In her third Olympic appearance – Suhr also won silver at the Beijing Games – Suhr managed to clear 15 feet, 1 inch on her second attempt. But she missed all three tries at 15 feet, 5 inches, ruining her Olympic title defense.
Her American teammate Sandi Morris managed to pick up the silver medal. Morris and Greece’s Ekaterini Stefanidi both successfully cleared 4.85 meters, but Stefanidi was awarded the gold medal because she had fewer misses on the evening.
“I told myself if I was able to get any medal today, I would just be extremely happy, and I am,” said Morris, the 24-year-old American record-holder. “I’m so, so happy and so blessed.”
In the women’s 5,000-meter race, Kenya’s Vivian Cheruiyot set a new Olympic record, finishing in 14:26.18 and chasing down favorite Almaz Ayana of Ethiopia late. Ayana, who shattered the world record in the 10,000 one week earlier, helped set the fast pace but had to settle for bronze. American Shelby Houlihan finished 11th with a time of 15:08.89.
New Zealand’s Nikki Hamblin finished last in the race, 1:48 behind Cheruiyot. Hamblin was one of two runners who crashed in the first round heat, sacrificing any shot at a medal by helping each other up and continue in the race. They were both given automatic spots in the final, but the United States’ Abbey D’Agostino tore an anterior cruciate ligament in the crash and was unable to race Friday.

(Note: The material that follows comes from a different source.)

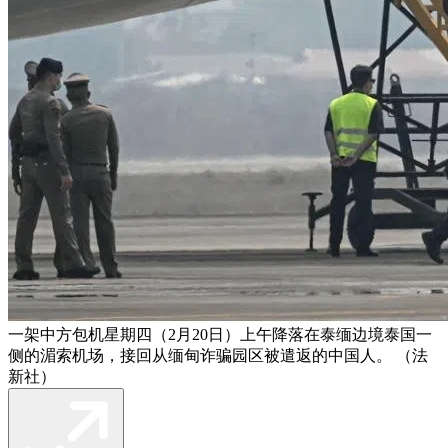
一架中方包机星期四（2月20日）上午降落在泰缅边境泰国一
侧的湄索机场，接回从缅甸诈骗园区被遣返的中国人。 （法
新社）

In the 4×400 first round heats, both Americans squads advanced relatively easily. The women’s squad, which featured Courtney Okolo, Taylor Ellis-Watson, Francena McCorory and Phyllis Francis in the first round, has claimed the gold in the relay at every Olympics since the 1996 Atlanta Games. The group posted a time of 3:21.42, the best of any team Friday night.
The men’s 4×400 team, a second-place finisher four years ago, advanced to the finals, finishing second in its heat with a time of 2:58.38, which was 0.09 seconds behind the Jamaican squad.
The night’s main event, though was Bolt’s Olympic farewell. Even he couldn’t envision nine gold medals when he first toed the starting line as a 17-year old at the Athens Games.
“All I wanted to do was run the 200 meters and win Olympic gold medal once,” he said.
He’ll be only 33 when the Tokyo Games take place four years from now, but promises he won’t stick around for 2020 or entertain second thoughts.
“When I retire, that will be it,” he said.